In the early months of the pandemic, Ghana’s health workforce worked impossibly long days, and those not classified as “frontline” workers did not benefit from government incentives such as extra pay and tax rebates. Lack of PPE and failure to adhere to COVID-19 protocols in many health facilities contributed to high absenteeism among health workers. Low levels of staffing led to long waits in health facilities, which contributed to patients’ unwillingness to seek care.

In the years before the COVID-19 pandemic, Ghana’s health system made some substantial improvements in health indicators. For instance, life expectancy at birth increased from 62 years in 2010 to 66 years in 2019. The under-five mortality rate per 1,000 live births dropped from 80 in 2008 to 46 in 2019, the neonatal mortality rate per 1,000 live births dropped from 30 in 2008 to 23 in 2019, and the maternal mortality ratio per 100,000 live births dropped from 634 in 1990 to 308 in 2017.

Unfortunately, initial disruptions to essential health services during the early stage of the pandemic interrupted some of these improvements. A trend analysis conducted by the University of Ghana as part of this investigation found declines in outpatient department and antenatal care services, elective surgeries, tuberculosis services, HIV services, Child Welfare Clinic, malaria, postnatal care, hypertension, and childhood vaccination services..

The trend analysis also found that these indicators rebounded briefly, then dropped again around September 2021 (the onset of the Delta variant). That month, the Partnership for Evidence-Based Response to COVID-19 surveyed 1,280 Ghanaians by telephone and found that only one in eight of the respondents reported missing or delaying hospital visits due to the fear of contracting COVID-19. However, about 60% had missed visits for reproductive, maternal, or child health services because of this fear.

Read more: Africa CDC – Finding the Balance: Public Health and Social Measures in Ghana

Read more: PERC – Responding to COVID-19 in African Member States: Ghana

Quantitative analyses, however, found no evidence of significant lasting disruptions in the provision of essential health services in Ghana, likely because of the interventions implemented to avert them.

The charts below illustrate a trend analysis by the University of Ghana of coverage for each of the selected services before and after the beginning of the COVID-19 pandemic in Greater Accra. The red line, a counterfactual, predicts what might have happened in the absence of the pandemic.

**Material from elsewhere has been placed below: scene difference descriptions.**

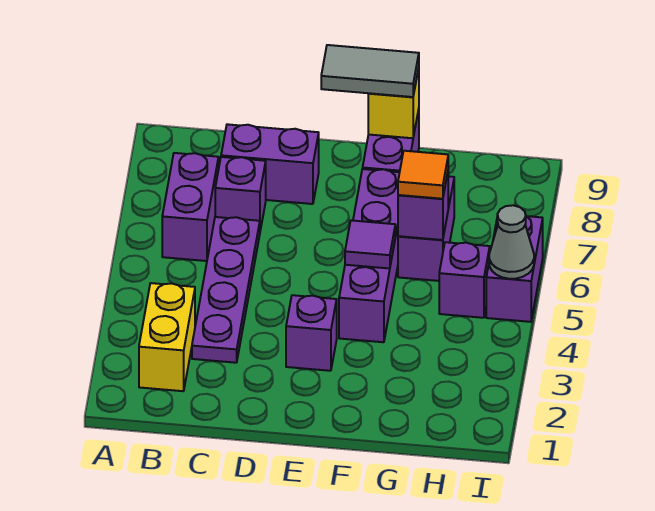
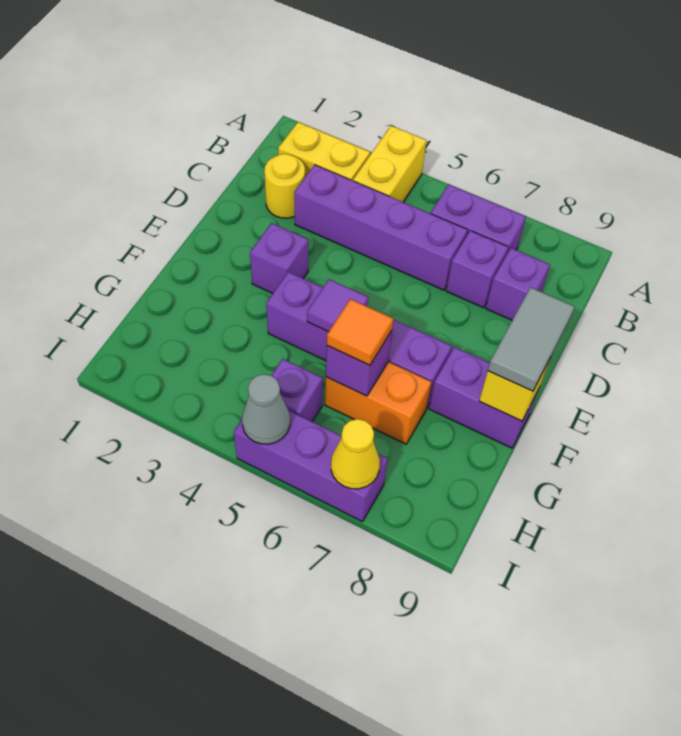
none -> yellow brick A4:B4 level 1
none -> yellow round brick C2 level 1
purple plate C3:C6 level 1 -> purple brick C3:C6 level 1
purple brick C8:D8 level 1 -> purple brick C8 level 1
purple brick G6:G7 level 1 -> orange brick G6:G7 level 1
purple brick I5:I6 level 1 -> purple brick I5:I7 level 1
none -> yellow cone I7 level 2

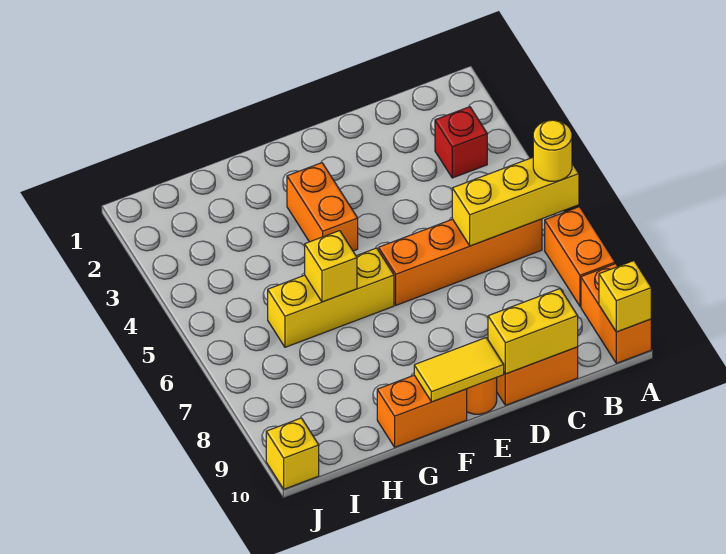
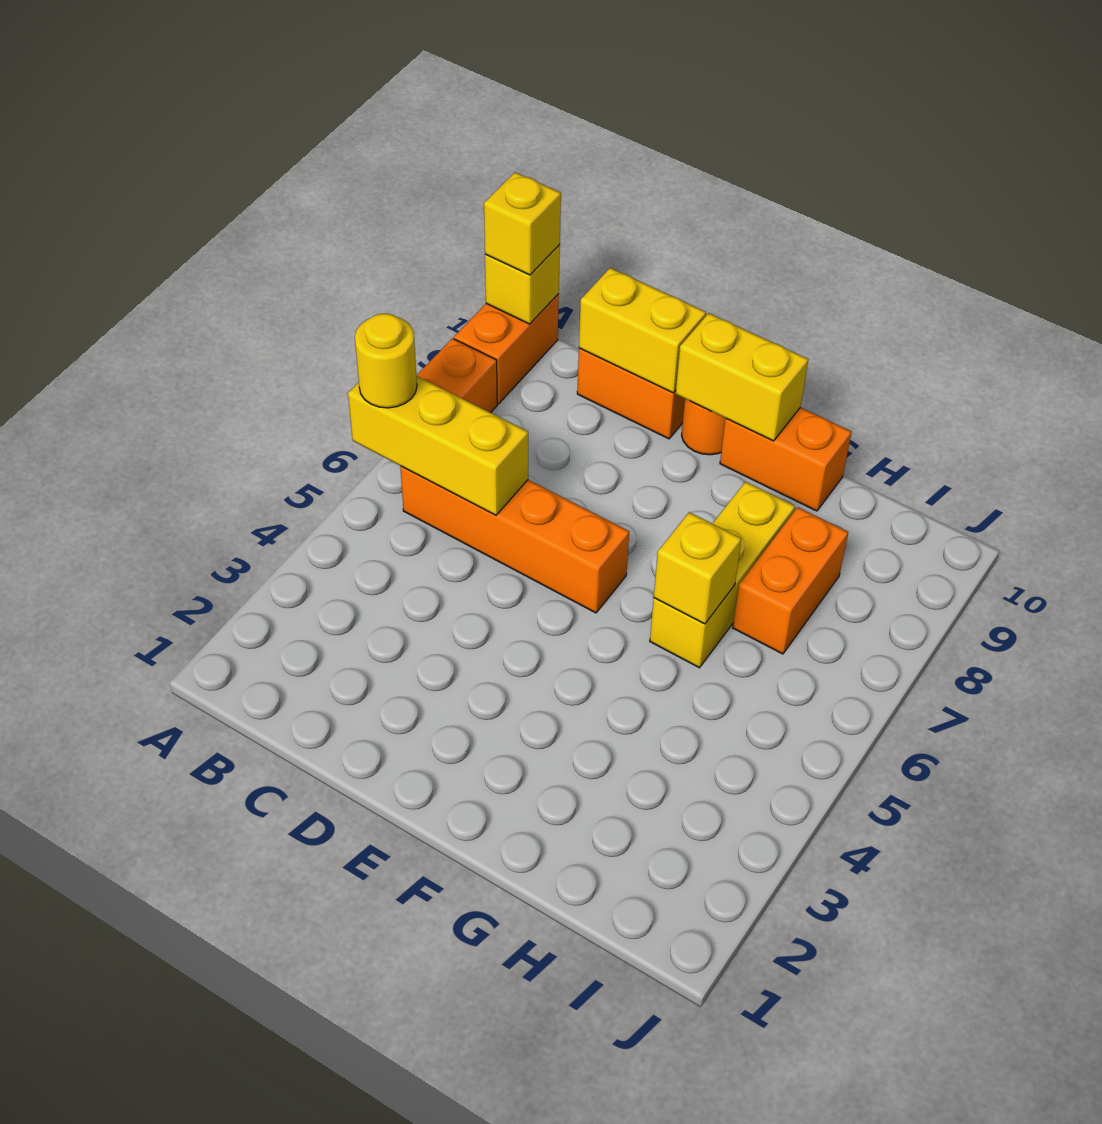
red brick B3 level 1 -> none
yellow tile E10:F10 level 2 -> yellow brick E10:F10 level 2
orange brick F3:F4 level 1 -> orange brick H7:H8 level 1
yellow brick F6:H6 level 1 -> yellow brick G6:G8 level 1
yellow brick J10 level 1 -> yellow brick A10 level 3

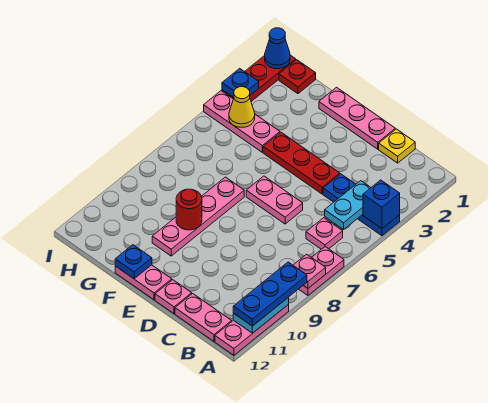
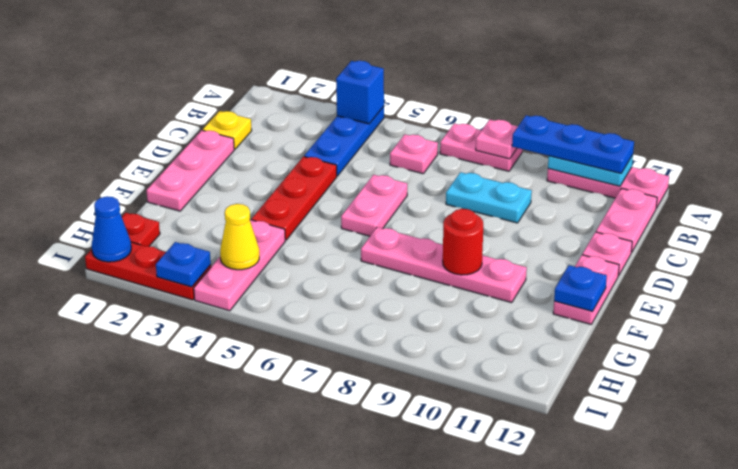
cyan plate B4:B5 level 2 -> cyan plate C8:C9 level 1

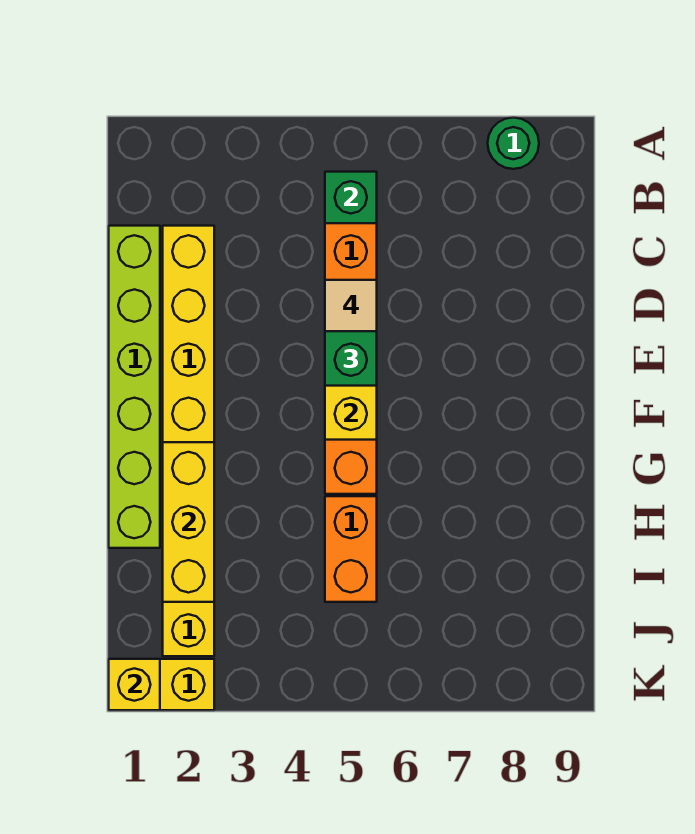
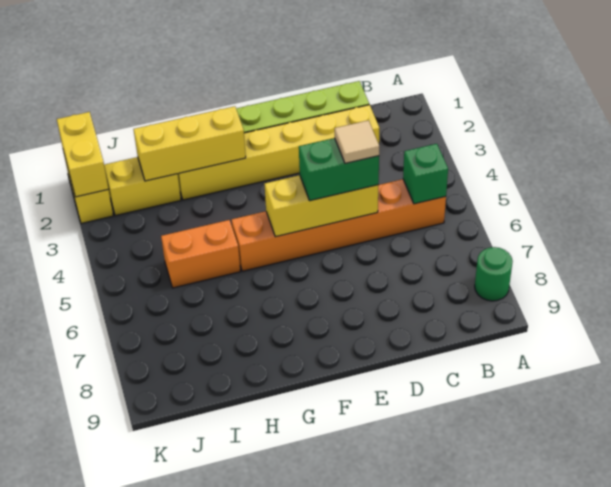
yellow brick K1 level 2 -> yellow brick K1:K2 level 2

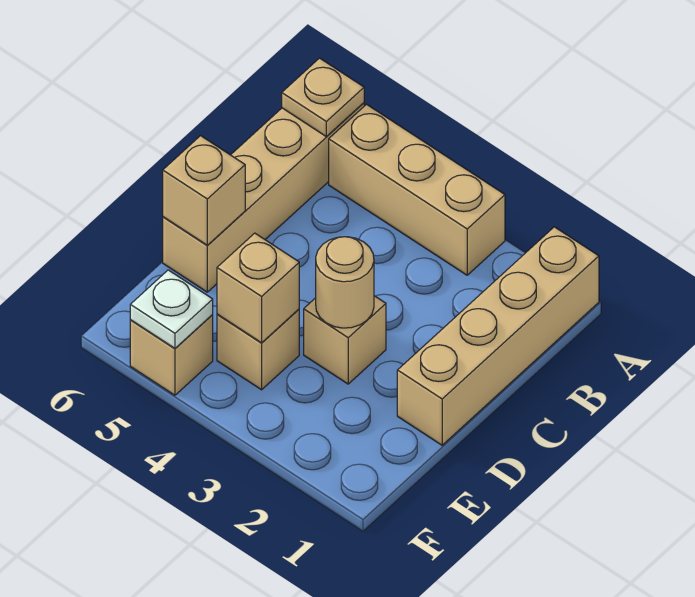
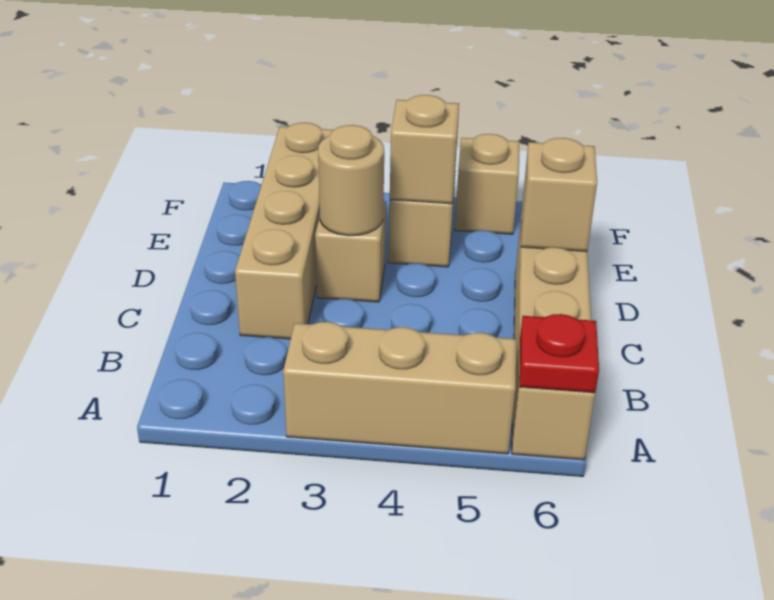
tan brick A1:D1 level 1 -> tan brick C2:F2 level 1
tan plate A6 level 2 -> red plate A6 level 2
white plate F5 level 2 -> none

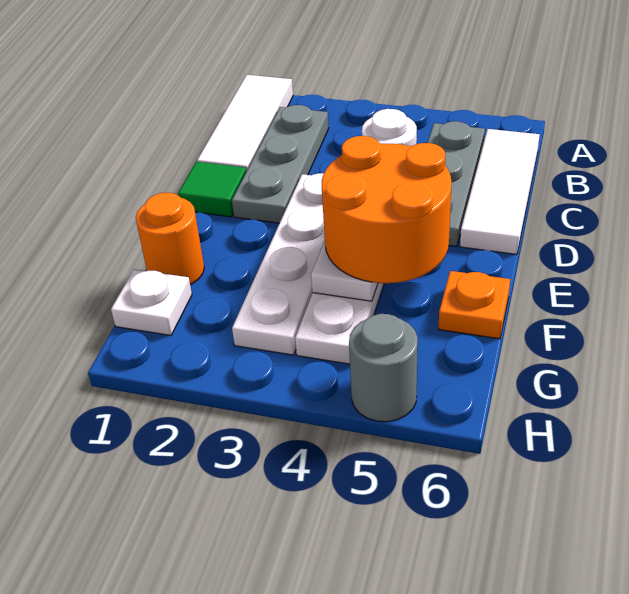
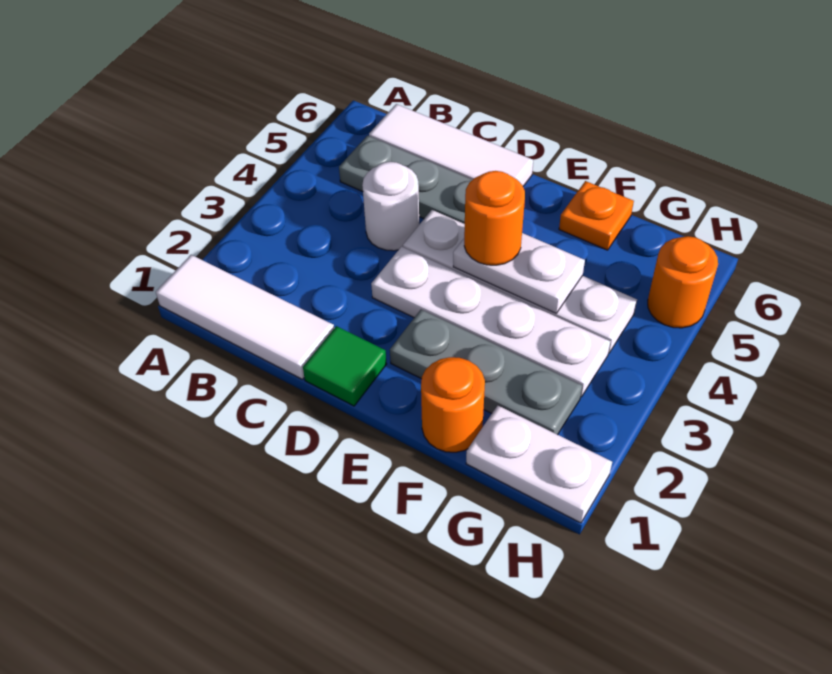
grey plate B2:D2 level 1 -> grey plate E2:G2 level 1
orange round brick E4:F5 level 3 -> orange round brick E4 level 3
white plate G1 level 1 -> white plate G1:H1 level 1
grey round brick H5 level 1 -> orange round brick H5 level 1

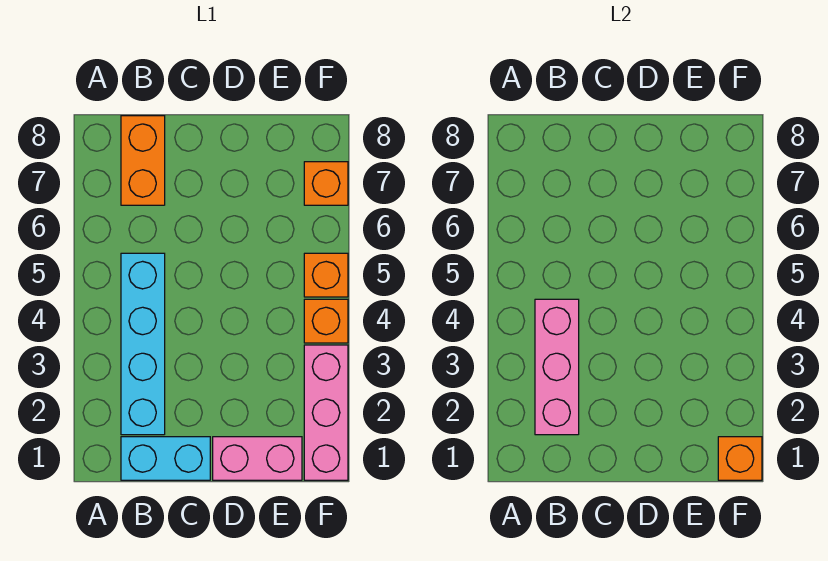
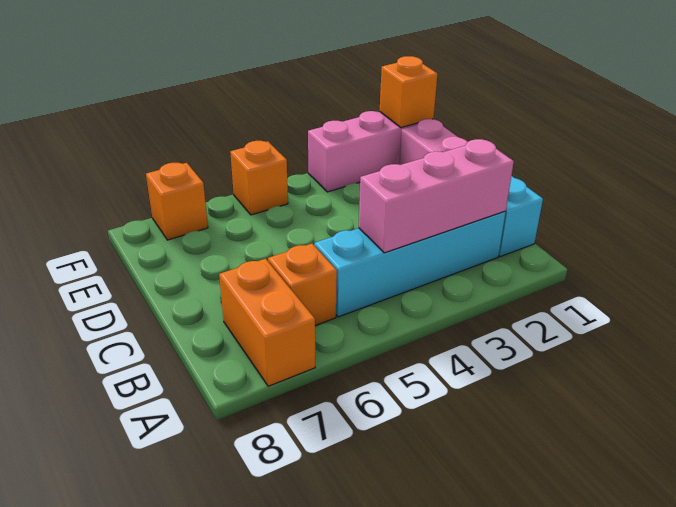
orange brick B7:B8 level 1 -> orange brick A7:B7 level 1
orange brick F4 level 1 -> orange brick B6 level 1

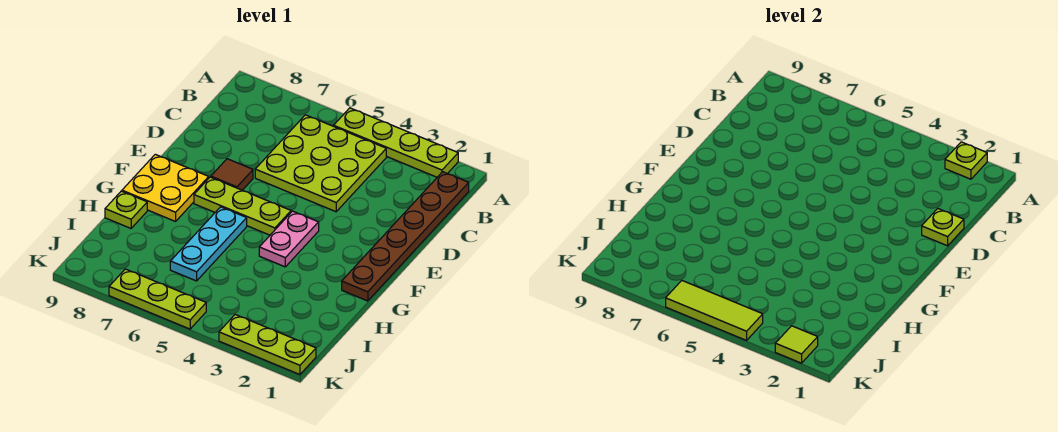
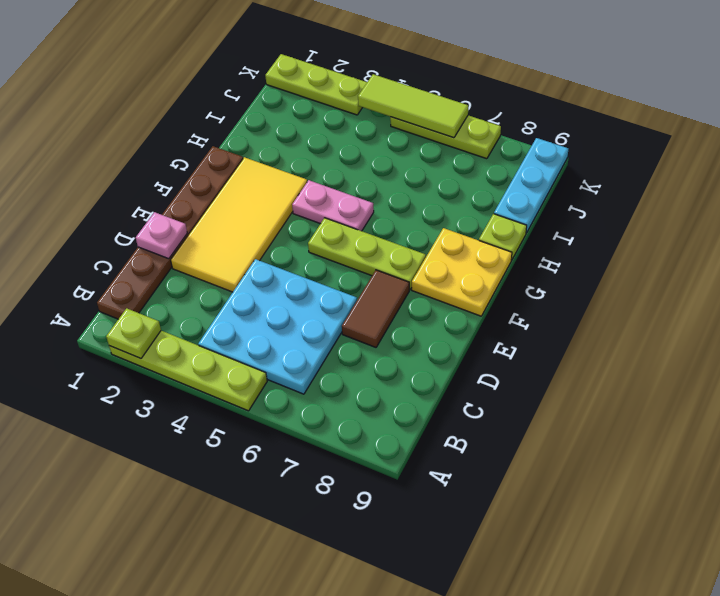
lime plate B4:D6 level 1 -> cyan plate B4:D6 level 1
lime plate D1 level 2 -> pink plate D1 level 2
none -> yellow tile D2:G3 level 1
brown tile E7 level 1 -> brown tile D7:E7 level 1
pink plate F4:G4 level 1 -> pink plate G4:G5 level 1
cyan plate G6:I6 level 1 -> cyan plate I9:K9 level 1
lime tile K2 level 2 -> none

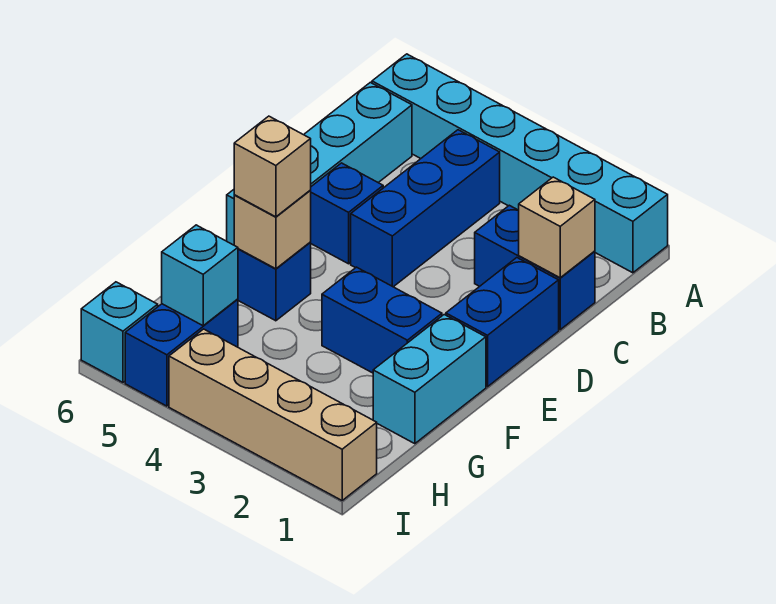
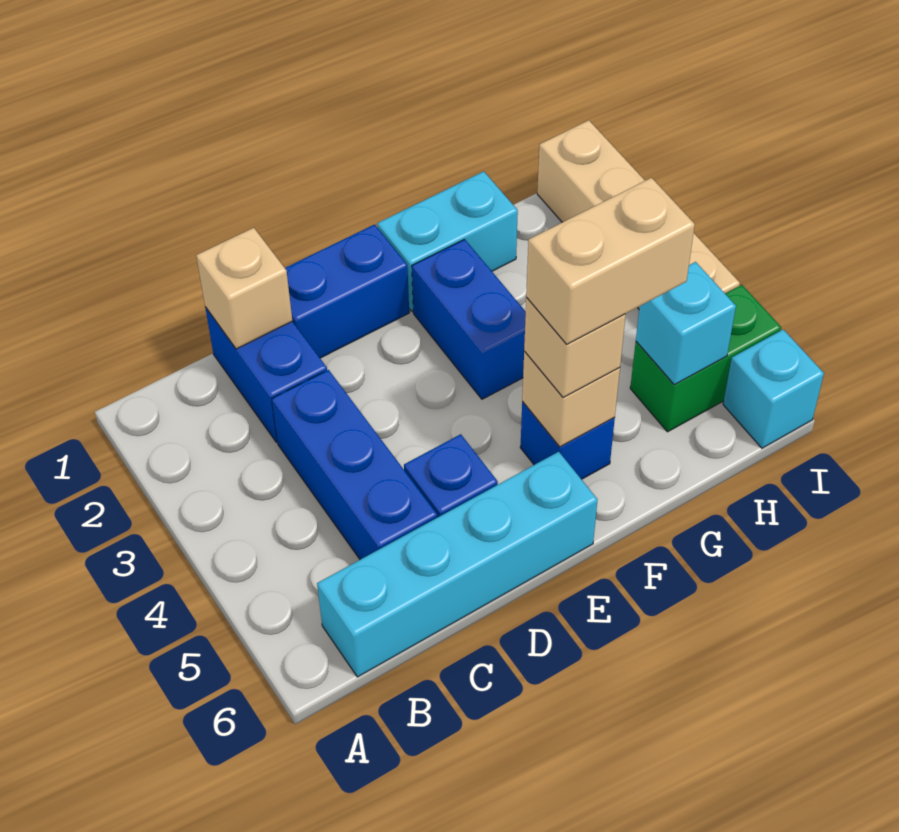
cyan brick A1:A6 level 1 -> none
blue brick B4:D4 level 1 -> blue brick C3:C5 level 1
none -> tan brick F5:G5 level 4
blue brick H5:I5 level 1 -> green brick H5:I5 level 1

Impact of COVID-19 on select health services in Ghana

University of Ghana School of Public Health

Based on an analysis from the Institute for Health Metrics and Evaluation of administrative data, the figure above shows the ratio of the monthly number of doses of DTP3 vaccine (third dose of diphtheria, tetanus, and pertussis vaccine) given to children younger than one year old in 2020 as it compares with the same month in 2019. A value of 1 represents no change and values less than 1 indicate delivery disruption.

In March and April 2020, there was a substantial decline in the number of children who received received the third dose of DTP3 vaccine in Ghana. However, this ratio bounced back in May 2020 and Ghana was able to maintain DPT3 coverage throughout the rest of 2020.